Can you resume the passage on preparing plant material extracts for spraying okra, picking up after its final sentence?

SOURCE TEXT:

——————

2.4. Preparation of Plant Materials Extracts
The plant materials evaluated were Nicotiana tabacum L., Tagetes minuta L., Carica papaya L., Capsicum annuum L. and Lantana camara L. All the plant materials were collected from different areas of Vhembe District Municipality. To ensure uniformity, the same measurement of 300 g/20 L or 15 g/L was used across the plant material extracts. Dry tobacco leaves were obtained from local farmers at Tshivhilwi village (latitude 22°84′9474″ S, longitude 30°64′3682″ E) in Thulamela local Municipality. Pestle and mortar were used to pound the leaves into powder. Three hundred grams of the pounded leaves was mixed with 20 L of water, sealed and allowed to stay for 24 h. The ripe fruits of Capsicum annum L. were obtained from local famers at Bale village (latitude 22°43′0450″ S, longitude 30°67′0104″ E) in Musina local Municipality. They were finely chopped, and three hundred grams was added into 20 L of water, sealed and allowed to stay for 24 h before spraying. The Carica papaya L. leaves were obtained at Manavhela village (latitude 23°10′4722″ S, longitude 30°45′6975″ E) in Collins Chabane local Municipality. The leaves of Tagetes minuta L. were obtained along the street at two different locations (Mashau village, latitude 23°14′2606″ S, latitude 30°19′3829″ E and Tshino village, latitude 23°10′8177″ S, latitude 30°401′4177″ E) in Makhado local Municipality. The leaves of Lantana camara L. were obtained from Tshino village, the same area where the leaves of Tagetes minuta L. were obtained. Fresh leaves were plucked and shade-dried to a very low moisture level. This was to ensure that the process of drying did not affect the potency of the active ingredients. Then, a pestle and mortar were used to pound the leaves to pulverize them to freely release the active ingredient in the leaves in water. Three hundred grams of the pounded leaves was mixed into 20 L of water, sealed and allowed to stay for 24 h before spraying. All the mixtures were then filtered using a filter to obtain a homogenous substance that was used for spraying the okra crops.

——————

RECORDS PROVIDED:

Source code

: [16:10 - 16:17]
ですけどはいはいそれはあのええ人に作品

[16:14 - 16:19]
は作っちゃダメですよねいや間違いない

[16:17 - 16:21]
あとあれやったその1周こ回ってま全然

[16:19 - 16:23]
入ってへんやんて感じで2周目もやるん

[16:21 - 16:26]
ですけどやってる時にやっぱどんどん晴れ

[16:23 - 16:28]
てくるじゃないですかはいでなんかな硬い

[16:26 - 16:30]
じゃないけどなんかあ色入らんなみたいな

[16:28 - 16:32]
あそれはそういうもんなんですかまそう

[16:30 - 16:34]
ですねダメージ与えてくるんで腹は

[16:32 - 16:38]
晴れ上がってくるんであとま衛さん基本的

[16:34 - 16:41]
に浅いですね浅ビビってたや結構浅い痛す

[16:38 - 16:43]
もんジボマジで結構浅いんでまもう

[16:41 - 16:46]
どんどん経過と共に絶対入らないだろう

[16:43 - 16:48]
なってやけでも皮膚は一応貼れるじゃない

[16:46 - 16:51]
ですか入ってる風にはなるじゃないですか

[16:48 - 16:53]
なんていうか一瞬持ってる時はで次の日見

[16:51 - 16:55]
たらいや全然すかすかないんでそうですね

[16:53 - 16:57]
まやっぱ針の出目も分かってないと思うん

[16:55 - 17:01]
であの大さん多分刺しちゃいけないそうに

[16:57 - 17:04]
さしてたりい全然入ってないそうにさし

——————

RESPONSE FOR THIS EXERCISE:
2.5. Data Analysis
Aphid abundance, leaf damage across sampling time and okra yield data were subjected to analysis of variance (ANOVA) using GenStat Release 18.2, VSN International Limited, Hempstead, UK. Mean comparisons for the individual treatments were done using Fishers Protected Least Significant Difference (LSD, p ≤ 0.05). A regression analysis was performed on aphids’ abundance against leaf damage and total leaf damage against okra yield using MS Excel 2016.
4. Discussion
This study showed that all five plant material extracts (
Carica papaya L.,
Tagetes minuta L.,
Nicotiana tabacum L.,
Lantana camara L. and
Capsicum annuum L.) varied in degrees of reduction of the aphid abundance. Plant material extract treatments were effective in reducing aphid abundance compared to synthetic pesticide (mercaptothion).
Carica papaya L. and
Targets minuta treatments were the most effective in reducing the aphid abundance and leaf damage. This might be attributed to the different insecticidal activity that are contained in these plant materials. Muzemu, et al. [
17] reported that plant extracts such as
Carica papaya L.,
Tagetes minuta L.,
Nicotiana tabacum L.,
Lantana camara L. and
Capsicum annuum L. contain insecticidal activities that act against different insect pests including aphids. Although the toxic level of
Carica papaya L. was not measured, its efficacy might be attributed to its leaf sap which contains groups of cysteine protease enzymes such as papain and produces alkaloid group compounds, terpenoids, flavonoids, and non-protein amino acids that are highly toxic to plant sucking insect pests such as aphids, spotted bollworms, and whiteflies [
18,
19]. This result is in support of Ahmad, et al. [
18] who reported that cysteine protease in
Carica papaya L. latex contains compounds such as alkaloids and flavonoids which inhibit the feeding power and the growth of insect pests and works as an efficient defense against insect pests. As suggested by Dunkel, et al. [
20] the efficacy of
Tagetes minuta L. extract might be attributed to different insecticidal compounds on leaves such as phenylpropanoids, carotenoids, flavonoids, phototoxin alphaterthieenyl and thiophenes which are effective in controlling insect pests. The other plant materials (
Nicotiana tabacum L.,
Lantana camara L. and
Capsicum annuum L.) were also effective in controlling the aphids than Mercaptothion. Due to the level of aphid resistance to mercaptothion observed, the smallholder farmers in Bale might be using this chemical without rotation which might have resulted in the aphids developing resistance. Regular application of the same synthetic pesticide often results in the build-up of insect pest resistance [
21]. Major problematic vegetable insect pests such as tomato bollworm (
Helicoverpa armigera), aphid (
Aphis gossypii), whitefly (
Bemisia tabaci) and the diamondback moth (
Plutella xylostella) have developed resistance because of using same insecticides such as pyrethroids and organophosphates, [
22]. Smallholder farmers in Vhembe District are expected to remain vulnerable to insect pests such as aphids in vegetable production if they continue using same insecticides such as mercaptothion to manage insect pests.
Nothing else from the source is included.